Chapter 4: Statistical testing of hypotheses about regression coefficients and R2

Do these analyses tell us anything about the entire populations of those countries from which the European Social Survey samples were obtained? The answer is yes, provided that the surveys were properly conducted on random samples, which we shall assume to be the case. But, of course, the leap from conclusions about samples to conclusions about whole populations includes the possibility of error.

Fortunately, statisticians have proved that regression analyses on random sample data of the sizes used in the ESS program produce regression coefficients that are distributed in well-known ways. So, if we (as a thought experiment) collect all possible equally sized samples from a population and conduct a regression analysis on each sample, we get a large set of regression coefficients whose values have an approximately normal (bell shaped) distribution, with many relatively equal coefficients in the middle and few coefficients with extreme values in the tails. We also know that the mean value of this distribution (which is called the sampling distribution of the regression coefficient) is identical to the population coefficient, and we know the distances from this population coefficient, measured in standard errors, within which we will find a certain portion of the sample coefficients (say 90%, 95%, 99% or whatever portion we are interested in).
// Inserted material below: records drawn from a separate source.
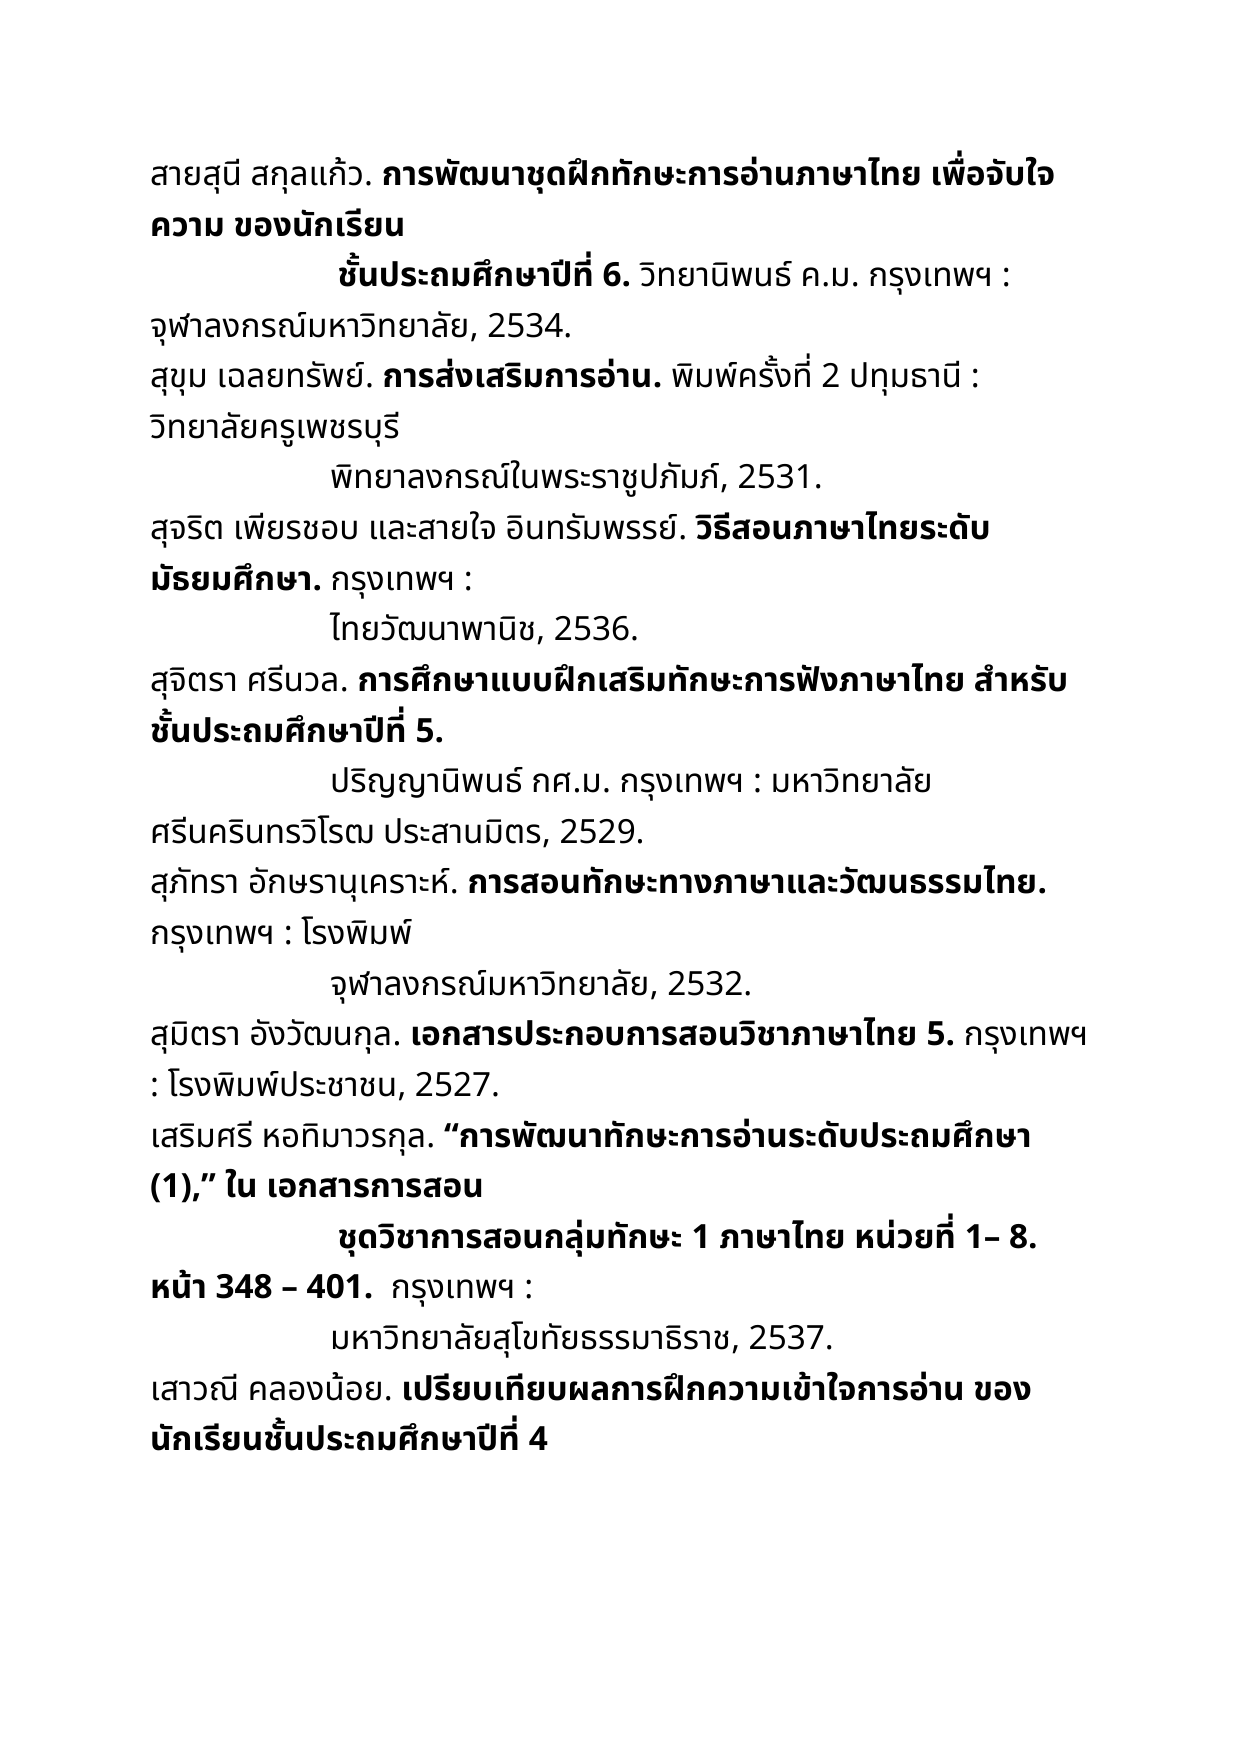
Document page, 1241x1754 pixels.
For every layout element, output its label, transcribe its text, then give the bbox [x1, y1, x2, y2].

text เสริมศรี หอทิมาวรกุล. “การพัฒนาทักษะการอ่านระดับประถมศึกษา (1),” ใน เอกสารการสอน [150, 1111, 1090, 1213]
text กกกกกกกกกมหาวิทยาลัยสุโขทัยธรรมาธิราช, 2537. [150, 1314, 1090, 1364]
text สุภัทรา อักษรานุเคราะห์. การสอนทักษะทางภาษาและวัฒนธรรมไทย. กรุงเทพฯ : โรงพิมพ์ [150, 858, 1090, 959]
text สุจิตรา ศรีนวล. การศึกษาแบบฝึกเสริมทักษะการฟังภาษาไทย สำหรับชั้นประถมศึกษาปีที่ 5. [150, 656, 1090, 757]
text เสาวณี คลองน้อย. เปรียบเทียบผลการฝึกความเข้าใจการอ่าน ของนักเรียนชั้นประถมศึกษาปีที่ 4 [150, 1364, 1090, 1466]
text กกกกกกกกกชั้นประถมศึกษาปีที่ 6. วิทยานิพนธ์ ค.ม. กรุงเทพฯ : จุฬาลงกรณ์มหาวิทยาลัย, 2534. [150, 251, 1090, 352]
text กกกกกกกกกปริญญานิพนธ์ กศ.ม. กรุงเทพฯ : มหาวิทยาลัยศรีนครินทรวิโรฒ ประสานมิตร, 2529. [150, 757, 1090, 858]
text กกกกกกกกกจุฬาลงกรณ์มหาวิทยาลัย, 2532. [150, 959, 1090, 1010]
text กกกกกกกกกพิทยาลงกรณ์ในพระราชูปภัมภ์, 2531. [150, 453, 1090, 504]
text สายสุนี สกุลแก้ว. การพัฒนาชุดฝึกทักษะการอ่านภาษาไทย เพื่อจับใจความ ของนักเรียน [150, 150, 1090, 251]
text สุขุม เฉลยทรัพย์. การส่งเสริมการอ่าน. พิมพ์ครั้งที่ 2 ปทุมธานี : วิทยาลัยครูเพชรบุรี [150, 352, 1090, 453]
text สุจริต เพียรชอบ และสายใจ อินทรัมพรรย์. วิธีสอนภาษาไทยระดับมัธยมศึกษา. กรุงเทพฯ : [150, 504, 1090, 605]
text กกกกกกกกกชุดวิชาการสอนกลุ่มทักษะ 1 ภาษาไทย หน่วยที่ 1– 8. หน้า 348 – 401. กรุงเทพฯ : [150, 1213, 1090, 1314]
text กกกกกกกกกไทยวัฒนาพานิช, 2536. [150, 605, 1090, 656]
text สุมิตรา อังวัฒนกุล. เอกสารประกอบการสอนวิชาภาษาไทย 5. กรุงเทพฯ : โรงพิมพ์ประชาชน, 2527. [150, 1010, 1090, 1111]
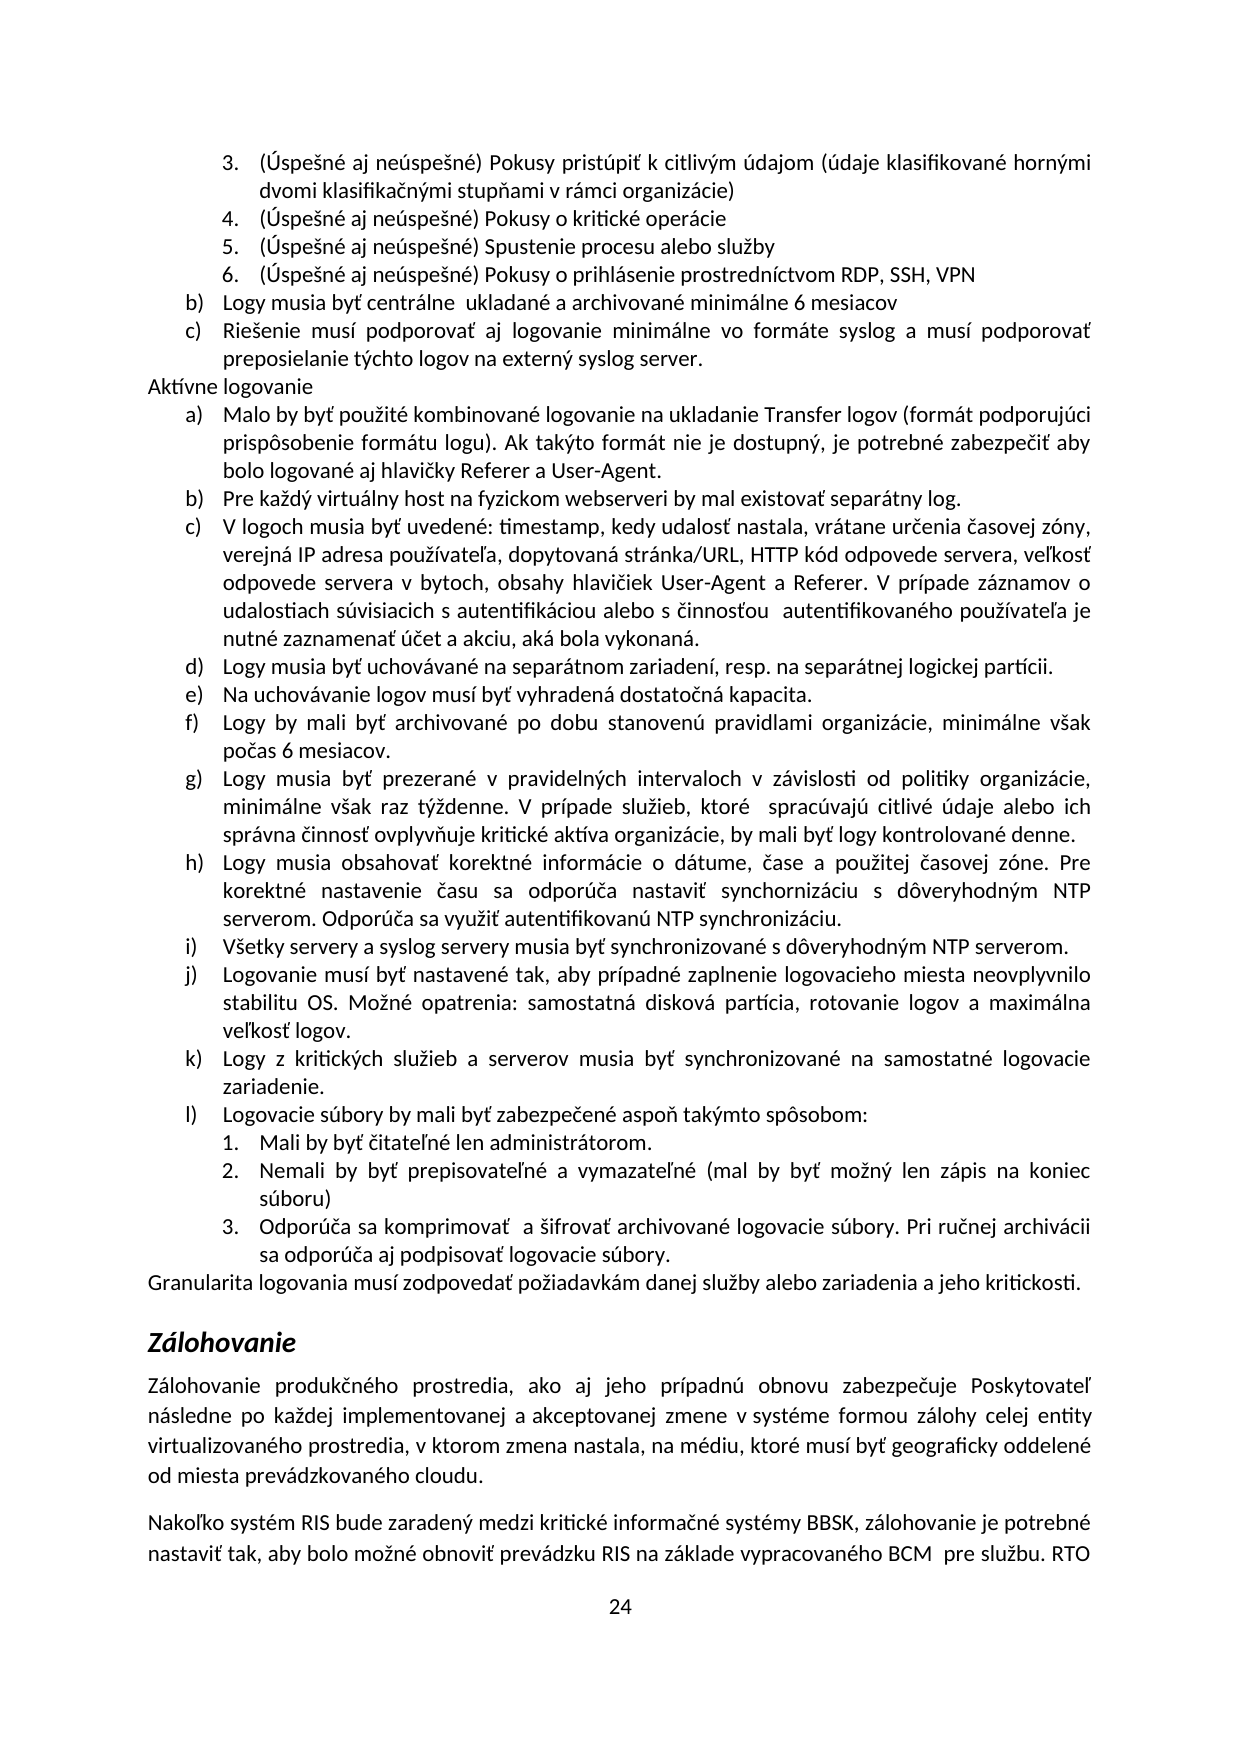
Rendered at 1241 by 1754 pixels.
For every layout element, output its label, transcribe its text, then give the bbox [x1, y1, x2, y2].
A standard error is the standard deviation of a sampling distribution. In other words, the standard error is a measure of how widely dispersed the sampling distribution is. The higher the standard error, the further away from the population coefficient the value of the sample coefficients tend to lie. Hence, a sample regression coefficient is likely to be a more accurate estimate of the population regression coefficient if the standard error is small than if it is large, and the standard error becomes smaller the larger the sample is. Results obtained from large samples are therefore, under otherwise equal conditions, more reliable than results obtained from small samples.